Так расстались два горожанина. Гловер лег в постель и, надо полагать, заснул. Влюбленному уснуть не удалось. На крепком теле его нисколько не сказалось утомление этой трудной ночи, но его духовный склад был более тонок. Со стороны посмотреть — увидишь только здорового горожанина, равно гордящегося и своим искусством в выделке оружия и ловкостью, с какой он пускал его в ход, профессиональное рвение, физическая сила и совершенное владение оружием то и дело подстрекали его к драке, и потому он многим внушал страх, а в иных случаях и неприязнь.
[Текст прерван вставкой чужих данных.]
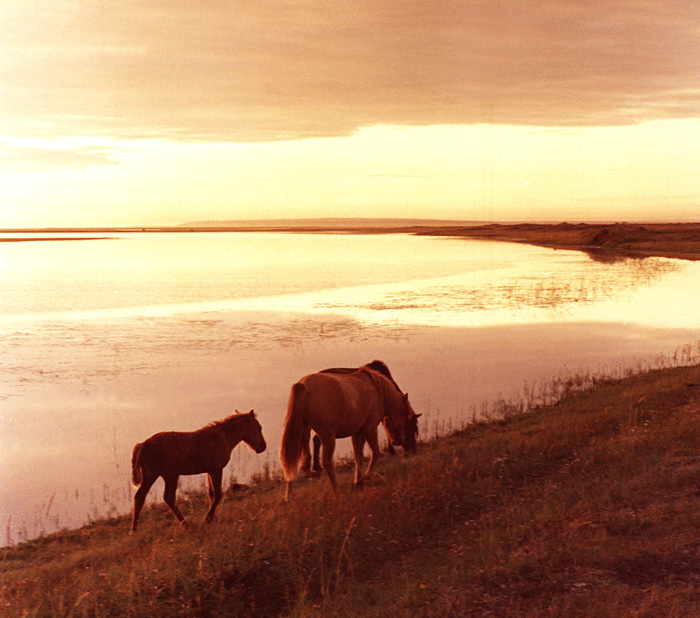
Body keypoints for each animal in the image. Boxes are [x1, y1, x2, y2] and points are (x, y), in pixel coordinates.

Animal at [131, 410, 266, 528]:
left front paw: (211, 518)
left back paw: (134, 530)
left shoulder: (210, 471)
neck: (224, 437)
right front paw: (207, 519)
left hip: (152, 475)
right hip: (170, 475)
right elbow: (218, 494)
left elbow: (211, 494)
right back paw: (185, 524)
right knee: (168, 497)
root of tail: (144, 444)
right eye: (258, 427)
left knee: (140, 497)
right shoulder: (217, 469)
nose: (263, 446)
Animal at [278, 360, 410, 500]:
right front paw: (362, 480)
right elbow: (376, 454)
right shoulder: (370, 429)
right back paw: (336, 491)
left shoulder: (356, 432)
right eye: (405, 415)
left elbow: (358, 457)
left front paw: (357, 482)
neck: (377, 390)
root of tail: (304, 385)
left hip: (299, 432)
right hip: (328, 438)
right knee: (327, 463)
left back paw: (289, 496)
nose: (400, 441)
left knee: (290, 461)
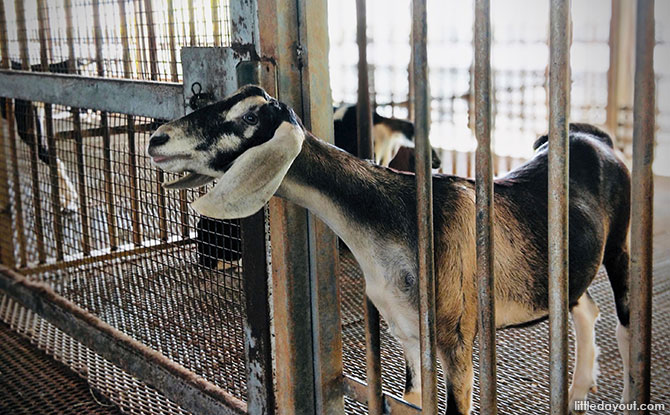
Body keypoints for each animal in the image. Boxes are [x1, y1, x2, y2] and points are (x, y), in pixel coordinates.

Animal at [148, 86, 636, 414]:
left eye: (250, 116)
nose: (157, 139)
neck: (396, 217)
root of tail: (595, 139)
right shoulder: (406, 331)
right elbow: (414, 399)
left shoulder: (457, 339)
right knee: (585, 307)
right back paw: (577, 390)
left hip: (620, 246)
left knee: (623, 321)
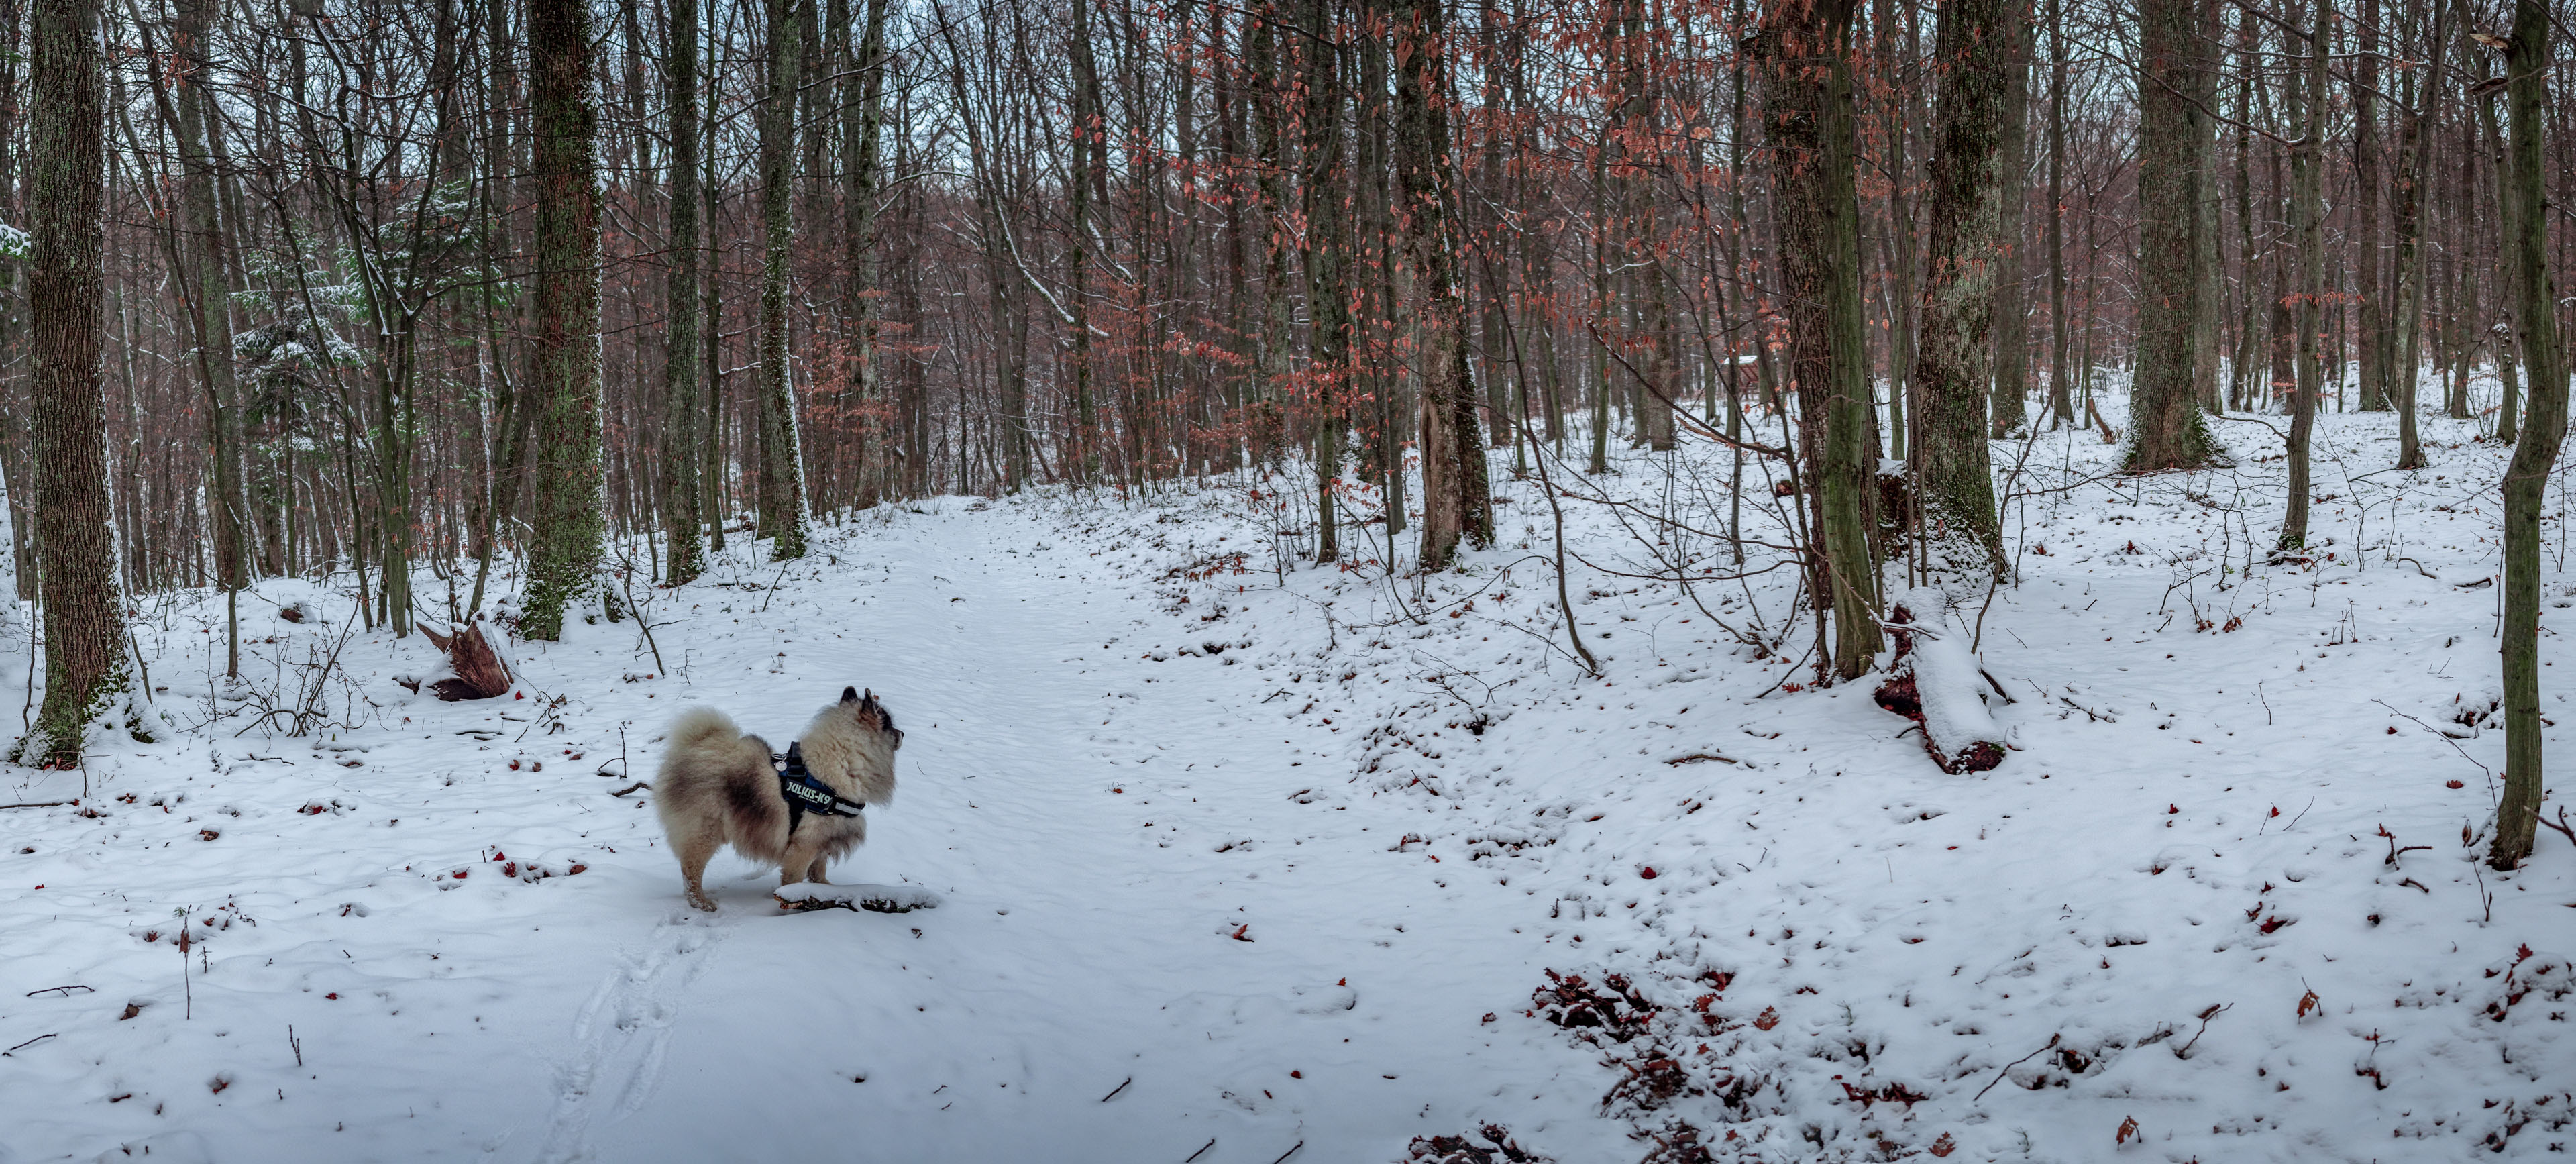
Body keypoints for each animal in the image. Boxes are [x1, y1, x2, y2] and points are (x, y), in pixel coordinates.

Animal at [654, 685, 906, 911]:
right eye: (890, 725)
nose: (903, 733)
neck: (837, 767)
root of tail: (693, 748)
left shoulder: (821, 841)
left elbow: (819, 872)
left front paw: (827, 893)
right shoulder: (803, 847)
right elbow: (794, 881)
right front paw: (796, 904)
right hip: (704, 834)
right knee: (691, 872)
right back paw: (701, 903)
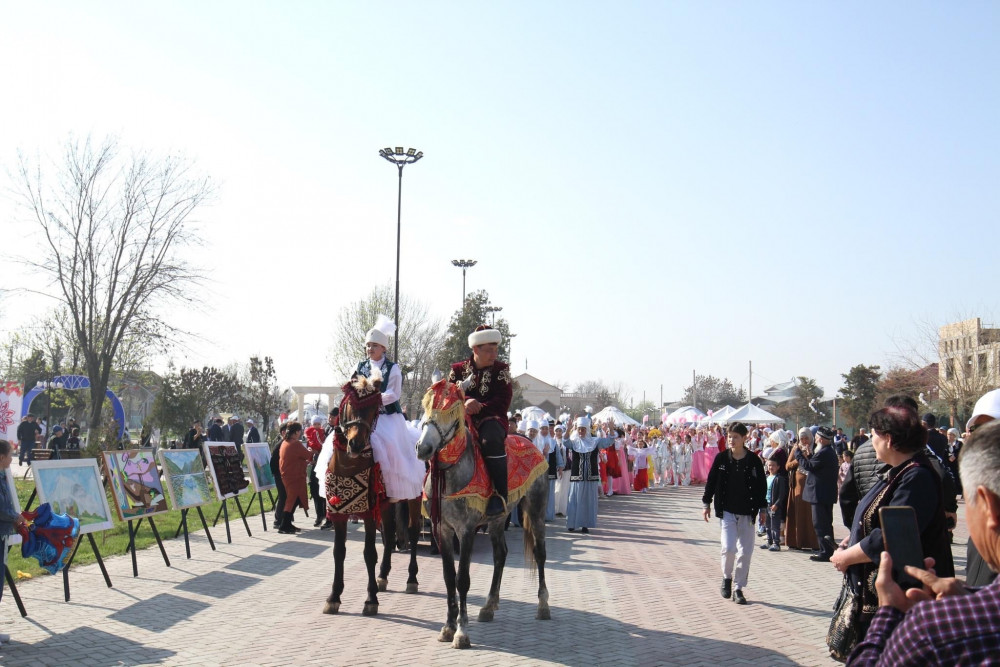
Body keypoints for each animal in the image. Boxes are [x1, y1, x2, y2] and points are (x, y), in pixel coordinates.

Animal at [416, 378, 552, 648]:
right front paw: (448, 627)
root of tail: (531, 442)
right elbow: (449, 577)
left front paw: (461, 632)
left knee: (540, 554)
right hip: (498, 519)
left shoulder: (466, 530)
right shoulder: (442, 529)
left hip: (535, 509)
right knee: (501, 555)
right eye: (425, 407)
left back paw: (543, 605)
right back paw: (489, 606)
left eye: (451, 411)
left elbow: (462, 579)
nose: (423, 448)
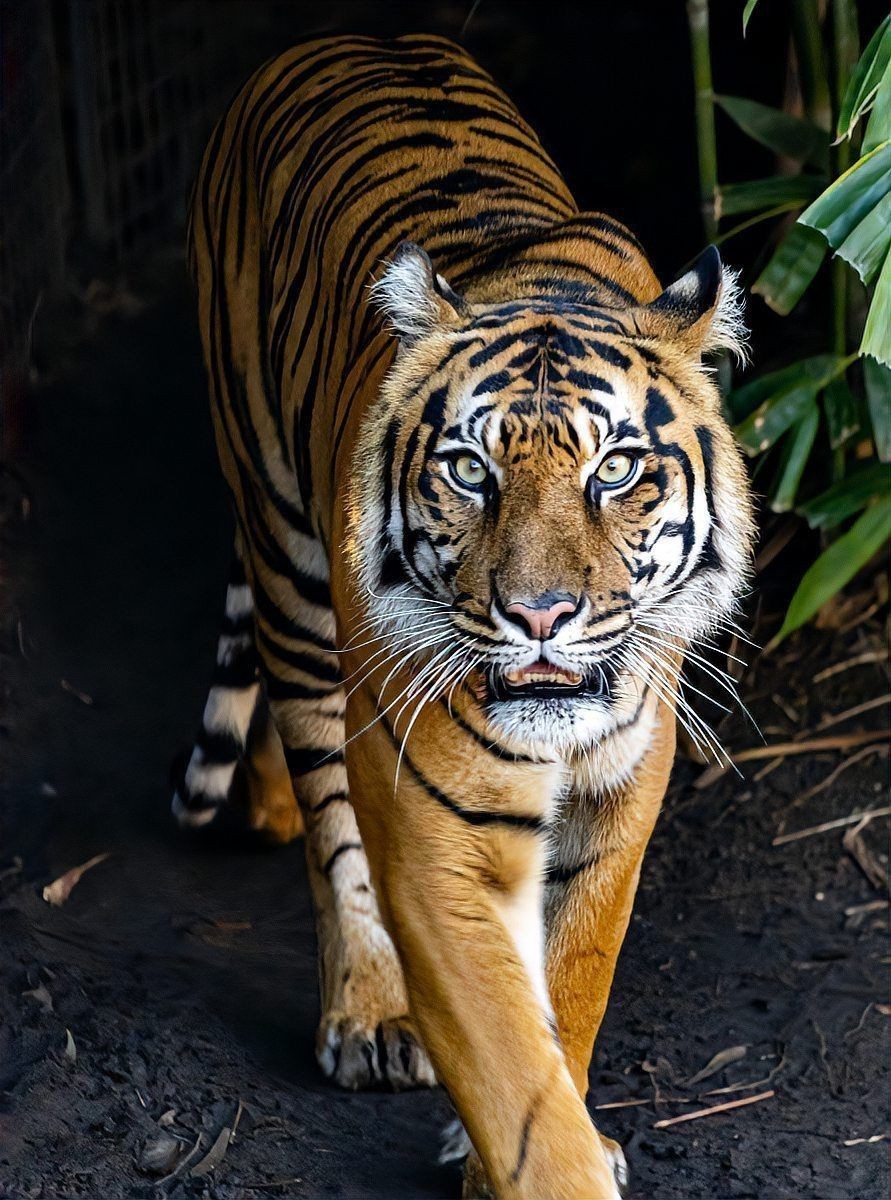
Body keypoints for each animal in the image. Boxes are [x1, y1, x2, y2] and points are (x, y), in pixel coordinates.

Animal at [172, 32, 754, 1199]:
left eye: (615, 470)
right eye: (469, 471)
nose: (539, 615)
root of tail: (334, 39)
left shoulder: (623, 791)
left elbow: (571, 983)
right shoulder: (433, 830)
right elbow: (507, 1063)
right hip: (291, 564)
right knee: (327, 809)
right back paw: (363, 1007)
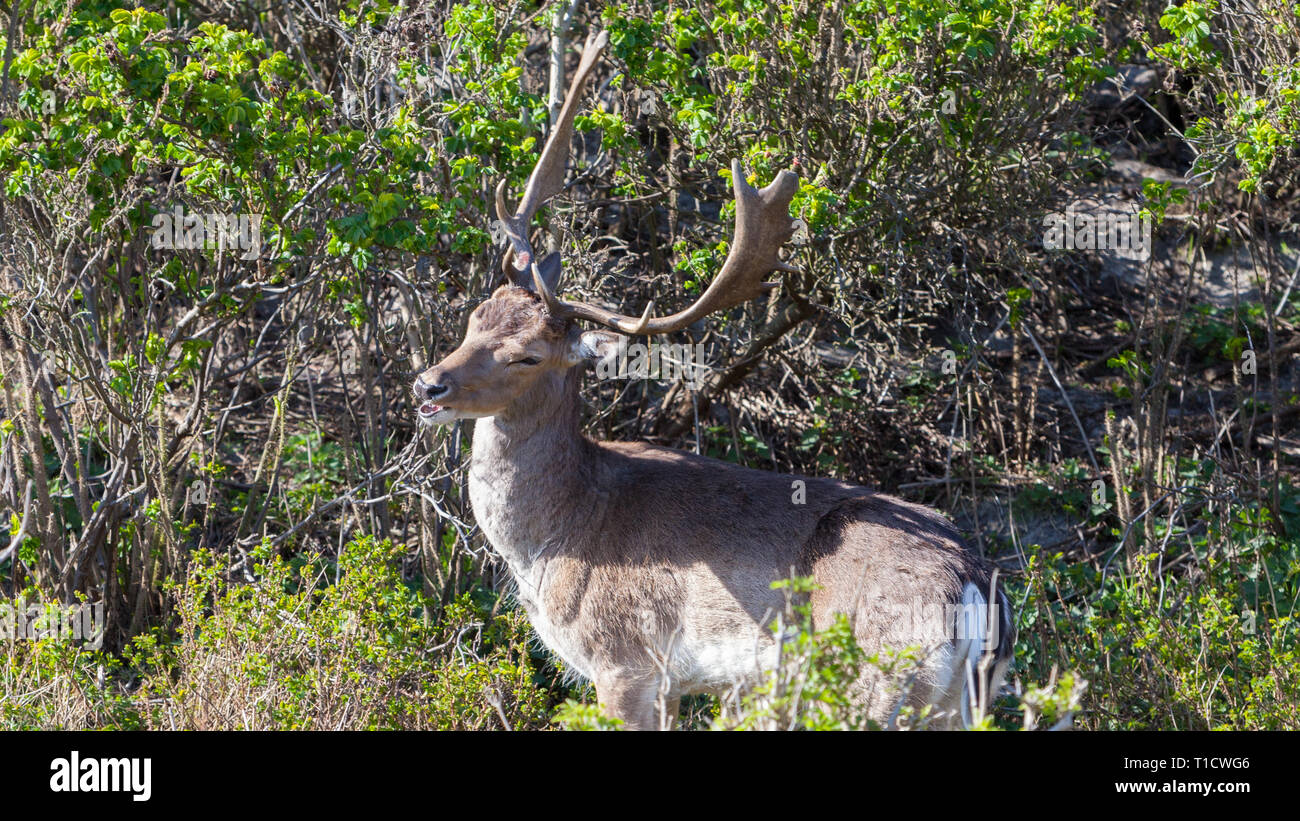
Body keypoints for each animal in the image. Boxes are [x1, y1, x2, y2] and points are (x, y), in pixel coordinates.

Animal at [416, 28, 1013, 727]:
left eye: (528, 357)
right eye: (475, 316)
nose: (429, 386)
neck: (557, 538)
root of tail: (971, 588)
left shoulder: (626, 659)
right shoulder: (673, 683)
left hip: (866, 686)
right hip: (957, 702)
Но с этими свойствами уживалось в кузнеце простое, детское добросердечие и в то же время пламенное воображение и восторженность, не вязавшиеся, казалось бы, с его прилежной работой у горна и его воинственным обычаем. Возможно, игра и пылкость чувства, воспитанные в нем старинными балладами или романами в стихах — единственным источником всех его сведений и знаний, — толкали его на многие подвиги, зачастую отмеченные простоватой рыцарственностью. Во всяком случае, его любовь к Кэтрин отличалась утонченностью, какая могла быть свойственна тому худородному оруженосцу, которого, если песня не лжет, дарила улыбками некая венгерская королевна. Его чувство к своей избраннице было поистине таким возвышенным, как если бы устремлено было к доподлинному ангелу, и поэтому у старого Саймона, да и у других, зародилось опасение, что, слишком светлое и благоговейное, оно не встретит ответа у смертного существа. Они, однако, ошибались. Кэтрин, как ни была она скромна и сдержанна, обладала сердцем, способным чувствовать, и понимала истинную природу глубокой страсти оружейника. И была ли она склонна отвечать на нее или нет, она втайне гордилась преданностью грозного Генри Гоу, как могла бы гордиться героиня романа дружбой ручного льва, который всюду следует за нею, опекая и защищая ее. С самой искренней благодарностью вспомнила она, пробудившись на рассвете, об услуге, оказанной ей в эту бурную ночь Генри Смитом, и первый помысел ее был о том, как дать ему понять свои чувства.